The speech wasn’t as fiery as the one Trump gave Friday night at Mount Rushmore in South Dakota, when he said protesters were engaged in a “merciless campaign to wipe out our history.”
But Trump made sure Saturday to swipe at protesters as “radical left, the Marxists, the anarchists, the agitators, the looters.”
Additionally, Trump — who according to Washington Post fact-checkers has made false or misleading statements more than 19,000 times in the 3 1/2 years since he took office — accused the news media of lying about him and his supporters.
The media “falsely and consistently label their opponents are racists” and “condemn patriotic citizens who offer a clear and truthful defense of American unity,” Trump said.
President Trump and First Lady Melania Trump on the South Lawn of the White House on Saturday.
President Trump and First Lady Melania Trump on the South Lawn of the White House on Saturday. (SAUL LOEB/AFP via Getty Images)
“We want a clear and faithful defense of American history and we want unity,” he said. “When you level these false charges, you not only slander me, you not only slander the American people, but you slander generations of heroes who gave their lives for America.”
Coronavirus has afflicted 2.8 million Americans, and killed nearly 130,000, according to Johns Hopkins University data. While critics blame thousands of deaths on Trump’s failure to respond to the crisis in its early stages, Trump again in his speech laid blame on China.
“China’s secrecy, deceptions and coverups allowed it to spread all over the world — 189 countries — and China must be held fully accountable,” he said.
Trump’s speech was followed by a 30-minute flyover of military planes, a parachute drop by Army paratroopers and — after dark — a fireworks display.
The group on the South Lawn included doctors, nurses, law enforcement officers and military members as well as Trump administration officials, a White House spokesman said.
Trump’s July 4th remarks — heavier on politics and culture wars than those of previous presidents — contrasted with a more hopeful video message issued by Democratic presidential candidate Joe Biden.

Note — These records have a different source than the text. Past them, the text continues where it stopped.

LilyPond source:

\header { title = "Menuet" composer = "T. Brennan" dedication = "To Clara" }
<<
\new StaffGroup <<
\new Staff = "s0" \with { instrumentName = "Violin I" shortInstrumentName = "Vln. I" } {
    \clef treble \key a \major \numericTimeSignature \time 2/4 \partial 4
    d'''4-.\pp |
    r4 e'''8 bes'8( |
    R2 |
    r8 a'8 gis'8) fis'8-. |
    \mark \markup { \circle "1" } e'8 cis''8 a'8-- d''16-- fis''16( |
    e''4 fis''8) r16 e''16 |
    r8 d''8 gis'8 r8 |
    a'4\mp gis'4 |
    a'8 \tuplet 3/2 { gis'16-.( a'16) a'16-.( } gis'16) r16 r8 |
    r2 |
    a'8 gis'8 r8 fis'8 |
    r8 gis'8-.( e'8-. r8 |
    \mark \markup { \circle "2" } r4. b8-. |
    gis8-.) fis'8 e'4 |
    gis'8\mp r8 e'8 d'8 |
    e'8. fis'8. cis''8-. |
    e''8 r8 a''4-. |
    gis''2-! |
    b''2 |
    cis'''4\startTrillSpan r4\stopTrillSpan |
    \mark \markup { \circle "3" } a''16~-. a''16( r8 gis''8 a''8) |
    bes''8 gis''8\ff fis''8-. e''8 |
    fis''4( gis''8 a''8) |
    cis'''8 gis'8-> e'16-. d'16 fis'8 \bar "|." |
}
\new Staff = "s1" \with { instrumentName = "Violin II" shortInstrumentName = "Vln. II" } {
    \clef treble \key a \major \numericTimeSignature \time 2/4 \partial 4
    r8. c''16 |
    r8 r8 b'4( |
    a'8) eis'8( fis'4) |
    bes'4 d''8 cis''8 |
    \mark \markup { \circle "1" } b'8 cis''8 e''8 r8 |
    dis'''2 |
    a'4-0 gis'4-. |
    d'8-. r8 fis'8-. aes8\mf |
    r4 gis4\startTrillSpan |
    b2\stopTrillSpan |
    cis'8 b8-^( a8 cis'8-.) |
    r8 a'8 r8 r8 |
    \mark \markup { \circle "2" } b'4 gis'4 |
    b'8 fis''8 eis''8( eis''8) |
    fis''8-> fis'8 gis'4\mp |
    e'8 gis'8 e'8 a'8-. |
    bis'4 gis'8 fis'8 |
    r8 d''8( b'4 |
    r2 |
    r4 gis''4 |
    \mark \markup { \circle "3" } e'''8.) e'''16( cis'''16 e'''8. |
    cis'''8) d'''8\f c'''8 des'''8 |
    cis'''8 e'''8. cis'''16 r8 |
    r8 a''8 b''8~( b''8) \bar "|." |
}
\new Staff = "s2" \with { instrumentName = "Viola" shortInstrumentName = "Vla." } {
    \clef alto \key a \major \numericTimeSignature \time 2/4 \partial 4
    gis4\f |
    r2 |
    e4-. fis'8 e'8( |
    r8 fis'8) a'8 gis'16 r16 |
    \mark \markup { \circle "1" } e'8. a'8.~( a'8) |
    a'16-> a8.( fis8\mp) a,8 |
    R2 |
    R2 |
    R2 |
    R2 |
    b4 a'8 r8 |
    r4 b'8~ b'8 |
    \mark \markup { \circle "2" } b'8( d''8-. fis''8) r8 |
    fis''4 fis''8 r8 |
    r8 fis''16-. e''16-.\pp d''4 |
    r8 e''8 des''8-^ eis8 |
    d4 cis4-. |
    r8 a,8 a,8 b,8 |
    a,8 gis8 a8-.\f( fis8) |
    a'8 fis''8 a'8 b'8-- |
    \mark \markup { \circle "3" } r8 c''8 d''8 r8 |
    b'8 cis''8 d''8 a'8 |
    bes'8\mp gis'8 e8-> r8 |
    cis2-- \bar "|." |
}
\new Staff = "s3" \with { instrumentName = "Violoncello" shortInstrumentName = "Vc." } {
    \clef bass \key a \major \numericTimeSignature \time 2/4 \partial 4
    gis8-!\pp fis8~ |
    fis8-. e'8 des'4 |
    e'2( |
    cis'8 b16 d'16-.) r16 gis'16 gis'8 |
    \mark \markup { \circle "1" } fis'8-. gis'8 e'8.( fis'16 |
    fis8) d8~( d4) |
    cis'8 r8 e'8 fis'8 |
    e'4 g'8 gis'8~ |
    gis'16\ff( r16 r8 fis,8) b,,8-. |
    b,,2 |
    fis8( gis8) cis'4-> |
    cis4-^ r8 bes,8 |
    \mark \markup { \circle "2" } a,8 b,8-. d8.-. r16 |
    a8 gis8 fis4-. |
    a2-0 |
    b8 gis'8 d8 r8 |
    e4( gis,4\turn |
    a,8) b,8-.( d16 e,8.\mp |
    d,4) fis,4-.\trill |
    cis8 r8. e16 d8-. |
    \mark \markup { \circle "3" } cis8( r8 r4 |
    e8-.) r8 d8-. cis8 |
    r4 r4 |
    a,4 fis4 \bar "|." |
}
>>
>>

“American history is no fairy tale. It’s been a constant push-and-pull between two parts of our character: the idea that all men and women — all people — are created equal and the racism that has torn us apart,” Biden said.

“Once proposed, it was an idea that couldn’t be constrained,” he said of the promise of all men are created equal. The video cut to clips of both civil rights protests in the 1960s and recent Black Lives Matter demonstrations.